### What is needed:
Please transcribe the records below, from their start through the line containing "145L49 137L24 146L20", repeating each line exactly.
* Start *
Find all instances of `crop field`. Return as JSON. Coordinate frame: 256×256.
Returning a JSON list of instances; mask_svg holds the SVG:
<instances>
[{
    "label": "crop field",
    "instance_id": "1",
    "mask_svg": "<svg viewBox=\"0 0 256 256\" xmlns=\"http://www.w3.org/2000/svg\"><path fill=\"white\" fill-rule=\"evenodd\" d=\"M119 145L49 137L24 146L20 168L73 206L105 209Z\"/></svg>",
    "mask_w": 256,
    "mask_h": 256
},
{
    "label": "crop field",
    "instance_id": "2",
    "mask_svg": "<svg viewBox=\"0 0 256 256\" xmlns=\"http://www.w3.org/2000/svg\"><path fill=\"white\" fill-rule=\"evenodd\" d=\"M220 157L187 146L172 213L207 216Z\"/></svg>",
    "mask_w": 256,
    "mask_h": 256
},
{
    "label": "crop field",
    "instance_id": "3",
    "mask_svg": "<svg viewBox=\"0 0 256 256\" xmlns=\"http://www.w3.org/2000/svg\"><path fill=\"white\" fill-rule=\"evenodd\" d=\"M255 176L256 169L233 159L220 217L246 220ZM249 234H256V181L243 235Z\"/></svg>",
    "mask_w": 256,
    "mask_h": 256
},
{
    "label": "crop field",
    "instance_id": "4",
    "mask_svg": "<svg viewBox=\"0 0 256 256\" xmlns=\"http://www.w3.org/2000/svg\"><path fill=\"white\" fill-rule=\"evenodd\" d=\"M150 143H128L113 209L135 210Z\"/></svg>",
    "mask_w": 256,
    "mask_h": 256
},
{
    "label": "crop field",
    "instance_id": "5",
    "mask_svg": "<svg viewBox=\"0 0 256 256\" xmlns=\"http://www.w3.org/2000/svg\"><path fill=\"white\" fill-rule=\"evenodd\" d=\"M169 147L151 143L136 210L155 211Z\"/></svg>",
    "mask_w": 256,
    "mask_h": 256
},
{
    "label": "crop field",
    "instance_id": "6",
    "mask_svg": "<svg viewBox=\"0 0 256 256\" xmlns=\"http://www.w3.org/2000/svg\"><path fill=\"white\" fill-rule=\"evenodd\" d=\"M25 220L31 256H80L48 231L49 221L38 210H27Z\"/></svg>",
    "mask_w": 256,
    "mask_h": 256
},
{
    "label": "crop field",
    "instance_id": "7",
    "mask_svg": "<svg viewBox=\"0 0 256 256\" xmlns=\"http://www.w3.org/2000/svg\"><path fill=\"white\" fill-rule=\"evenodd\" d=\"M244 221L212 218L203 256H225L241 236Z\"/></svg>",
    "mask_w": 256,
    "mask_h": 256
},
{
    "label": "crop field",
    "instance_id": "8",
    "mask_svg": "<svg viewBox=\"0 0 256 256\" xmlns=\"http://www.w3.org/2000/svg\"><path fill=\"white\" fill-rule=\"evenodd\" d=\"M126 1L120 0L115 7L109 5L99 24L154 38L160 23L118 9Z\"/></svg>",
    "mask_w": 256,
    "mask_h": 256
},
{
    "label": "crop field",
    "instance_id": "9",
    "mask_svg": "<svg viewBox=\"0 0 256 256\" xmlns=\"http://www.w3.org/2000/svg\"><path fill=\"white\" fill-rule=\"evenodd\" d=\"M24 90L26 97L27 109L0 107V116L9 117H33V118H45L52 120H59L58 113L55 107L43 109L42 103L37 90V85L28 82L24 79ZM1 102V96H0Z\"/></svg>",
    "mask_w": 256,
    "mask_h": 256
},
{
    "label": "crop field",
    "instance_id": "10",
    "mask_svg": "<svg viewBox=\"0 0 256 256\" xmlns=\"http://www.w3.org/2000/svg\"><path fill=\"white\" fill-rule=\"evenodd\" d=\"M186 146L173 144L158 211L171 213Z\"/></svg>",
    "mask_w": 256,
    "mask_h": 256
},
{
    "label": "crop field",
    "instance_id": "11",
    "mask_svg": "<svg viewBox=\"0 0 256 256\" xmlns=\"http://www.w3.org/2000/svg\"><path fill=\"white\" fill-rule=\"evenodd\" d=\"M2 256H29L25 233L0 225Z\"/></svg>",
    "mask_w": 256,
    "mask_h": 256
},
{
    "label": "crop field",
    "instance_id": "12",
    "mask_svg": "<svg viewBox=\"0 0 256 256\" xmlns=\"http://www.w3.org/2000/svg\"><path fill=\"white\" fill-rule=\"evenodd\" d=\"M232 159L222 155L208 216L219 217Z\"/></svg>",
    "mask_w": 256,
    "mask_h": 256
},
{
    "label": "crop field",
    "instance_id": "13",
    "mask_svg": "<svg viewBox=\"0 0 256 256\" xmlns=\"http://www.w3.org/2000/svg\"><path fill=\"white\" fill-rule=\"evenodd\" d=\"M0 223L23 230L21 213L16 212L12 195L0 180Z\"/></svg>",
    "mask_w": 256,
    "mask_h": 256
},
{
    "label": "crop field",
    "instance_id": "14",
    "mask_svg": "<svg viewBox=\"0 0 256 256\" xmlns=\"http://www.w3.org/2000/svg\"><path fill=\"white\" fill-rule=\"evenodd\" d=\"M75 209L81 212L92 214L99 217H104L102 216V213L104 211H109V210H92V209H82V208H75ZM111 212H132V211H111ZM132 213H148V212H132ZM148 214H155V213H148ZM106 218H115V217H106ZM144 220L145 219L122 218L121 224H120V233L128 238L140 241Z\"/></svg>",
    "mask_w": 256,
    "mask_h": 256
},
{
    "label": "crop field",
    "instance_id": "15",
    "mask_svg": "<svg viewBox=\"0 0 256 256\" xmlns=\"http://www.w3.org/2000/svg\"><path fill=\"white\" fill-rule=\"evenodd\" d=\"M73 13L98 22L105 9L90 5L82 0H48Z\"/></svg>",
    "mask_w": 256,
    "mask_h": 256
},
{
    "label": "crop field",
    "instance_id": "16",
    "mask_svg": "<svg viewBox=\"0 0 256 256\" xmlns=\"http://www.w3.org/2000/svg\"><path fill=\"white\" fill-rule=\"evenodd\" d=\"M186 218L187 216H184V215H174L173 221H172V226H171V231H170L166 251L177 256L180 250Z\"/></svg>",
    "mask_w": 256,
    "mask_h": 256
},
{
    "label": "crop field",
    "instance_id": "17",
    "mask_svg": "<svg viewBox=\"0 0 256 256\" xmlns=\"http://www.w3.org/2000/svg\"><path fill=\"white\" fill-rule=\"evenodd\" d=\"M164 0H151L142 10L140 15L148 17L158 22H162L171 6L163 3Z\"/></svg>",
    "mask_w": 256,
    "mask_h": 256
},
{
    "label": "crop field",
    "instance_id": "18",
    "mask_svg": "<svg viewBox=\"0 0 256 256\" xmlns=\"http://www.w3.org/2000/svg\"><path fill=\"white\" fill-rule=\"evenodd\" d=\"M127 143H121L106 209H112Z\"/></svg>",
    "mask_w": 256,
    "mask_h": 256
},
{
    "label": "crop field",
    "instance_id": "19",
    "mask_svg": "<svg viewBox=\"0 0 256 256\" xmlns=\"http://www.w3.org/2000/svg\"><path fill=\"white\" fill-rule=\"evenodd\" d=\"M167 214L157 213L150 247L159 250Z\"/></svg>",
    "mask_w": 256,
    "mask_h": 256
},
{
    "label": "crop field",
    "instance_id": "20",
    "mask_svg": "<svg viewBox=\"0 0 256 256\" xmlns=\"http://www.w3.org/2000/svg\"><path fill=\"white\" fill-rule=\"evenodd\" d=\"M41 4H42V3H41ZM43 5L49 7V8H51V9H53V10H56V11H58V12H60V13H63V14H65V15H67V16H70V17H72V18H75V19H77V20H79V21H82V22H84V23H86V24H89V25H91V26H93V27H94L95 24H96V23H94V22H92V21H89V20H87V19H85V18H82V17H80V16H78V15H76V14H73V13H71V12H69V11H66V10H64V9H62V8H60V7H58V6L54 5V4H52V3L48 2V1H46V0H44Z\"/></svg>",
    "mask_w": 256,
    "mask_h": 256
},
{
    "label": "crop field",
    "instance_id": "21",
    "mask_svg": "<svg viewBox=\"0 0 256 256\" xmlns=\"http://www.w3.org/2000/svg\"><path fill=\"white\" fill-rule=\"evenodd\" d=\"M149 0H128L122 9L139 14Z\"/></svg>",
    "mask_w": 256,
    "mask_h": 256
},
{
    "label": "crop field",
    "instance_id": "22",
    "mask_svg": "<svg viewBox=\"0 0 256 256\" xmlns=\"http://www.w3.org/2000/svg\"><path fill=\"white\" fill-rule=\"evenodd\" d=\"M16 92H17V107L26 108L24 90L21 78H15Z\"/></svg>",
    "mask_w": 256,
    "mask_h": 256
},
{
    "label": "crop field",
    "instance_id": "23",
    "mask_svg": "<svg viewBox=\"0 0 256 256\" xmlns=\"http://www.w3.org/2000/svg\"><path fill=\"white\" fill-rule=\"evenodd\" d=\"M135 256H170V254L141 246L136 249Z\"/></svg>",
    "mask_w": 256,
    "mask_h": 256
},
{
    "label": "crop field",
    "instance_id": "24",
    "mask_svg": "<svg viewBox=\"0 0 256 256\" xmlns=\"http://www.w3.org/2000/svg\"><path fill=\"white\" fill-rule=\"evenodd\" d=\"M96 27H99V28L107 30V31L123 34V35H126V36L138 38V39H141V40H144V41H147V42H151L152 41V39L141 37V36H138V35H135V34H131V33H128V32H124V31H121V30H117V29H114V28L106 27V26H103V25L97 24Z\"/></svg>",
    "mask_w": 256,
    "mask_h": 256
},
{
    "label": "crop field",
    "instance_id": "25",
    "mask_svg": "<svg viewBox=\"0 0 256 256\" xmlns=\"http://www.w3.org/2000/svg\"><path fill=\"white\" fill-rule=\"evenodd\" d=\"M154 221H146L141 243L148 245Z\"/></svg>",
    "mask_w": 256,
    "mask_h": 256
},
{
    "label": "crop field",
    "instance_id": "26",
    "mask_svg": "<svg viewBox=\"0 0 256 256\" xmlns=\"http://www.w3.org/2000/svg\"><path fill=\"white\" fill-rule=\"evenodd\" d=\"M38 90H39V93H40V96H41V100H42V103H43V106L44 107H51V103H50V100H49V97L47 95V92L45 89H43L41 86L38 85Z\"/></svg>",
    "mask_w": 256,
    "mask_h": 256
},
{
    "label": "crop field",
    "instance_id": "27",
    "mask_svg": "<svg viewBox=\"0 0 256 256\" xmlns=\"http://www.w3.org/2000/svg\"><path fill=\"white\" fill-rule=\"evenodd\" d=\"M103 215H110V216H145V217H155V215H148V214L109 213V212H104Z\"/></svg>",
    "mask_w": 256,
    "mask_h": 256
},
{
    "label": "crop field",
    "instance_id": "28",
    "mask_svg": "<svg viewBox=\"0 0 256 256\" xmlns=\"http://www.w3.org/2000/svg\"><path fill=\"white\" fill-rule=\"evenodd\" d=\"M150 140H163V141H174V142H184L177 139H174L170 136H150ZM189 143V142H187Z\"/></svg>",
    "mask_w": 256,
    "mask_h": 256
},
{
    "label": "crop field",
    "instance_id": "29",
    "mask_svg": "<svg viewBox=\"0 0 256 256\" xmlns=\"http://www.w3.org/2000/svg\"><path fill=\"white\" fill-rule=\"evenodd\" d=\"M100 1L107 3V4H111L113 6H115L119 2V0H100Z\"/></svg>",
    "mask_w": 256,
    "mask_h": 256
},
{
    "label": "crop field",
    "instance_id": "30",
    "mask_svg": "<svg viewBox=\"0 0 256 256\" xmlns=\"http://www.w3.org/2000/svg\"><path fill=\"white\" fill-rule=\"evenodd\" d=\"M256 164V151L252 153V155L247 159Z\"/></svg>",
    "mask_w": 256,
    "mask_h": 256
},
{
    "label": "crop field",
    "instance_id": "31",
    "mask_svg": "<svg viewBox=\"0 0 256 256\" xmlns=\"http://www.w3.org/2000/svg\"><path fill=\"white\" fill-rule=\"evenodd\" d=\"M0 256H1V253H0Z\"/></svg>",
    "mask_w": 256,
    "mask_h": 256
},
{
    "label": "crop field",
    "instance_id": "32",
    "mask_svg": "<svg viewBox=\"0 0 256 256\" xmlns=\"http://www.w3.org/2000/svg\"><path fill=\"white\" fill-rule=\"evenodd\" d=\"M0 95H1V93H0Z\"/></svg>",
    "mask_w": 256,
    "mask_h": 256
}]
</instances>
* End *
### Response below:
Find all instances of `crop field`. Return as JSON. Coordinate frame: 256×256.
Returning a JSON list of instances; mask_svg holds the SVG:
<instances>
[{
    "label": "crop field",
    "instance_id": "1",
    "mask_svg": "<svg viewBox=\"0 0 256 256\" xmlns=\"http://www.w3.org/2000/svg\"><path fill=\"white\" fill-rule=\"evenodd\" d=\"M119 145L49 137L24 146L20 168L73 206L105 209Z\"/></svg>",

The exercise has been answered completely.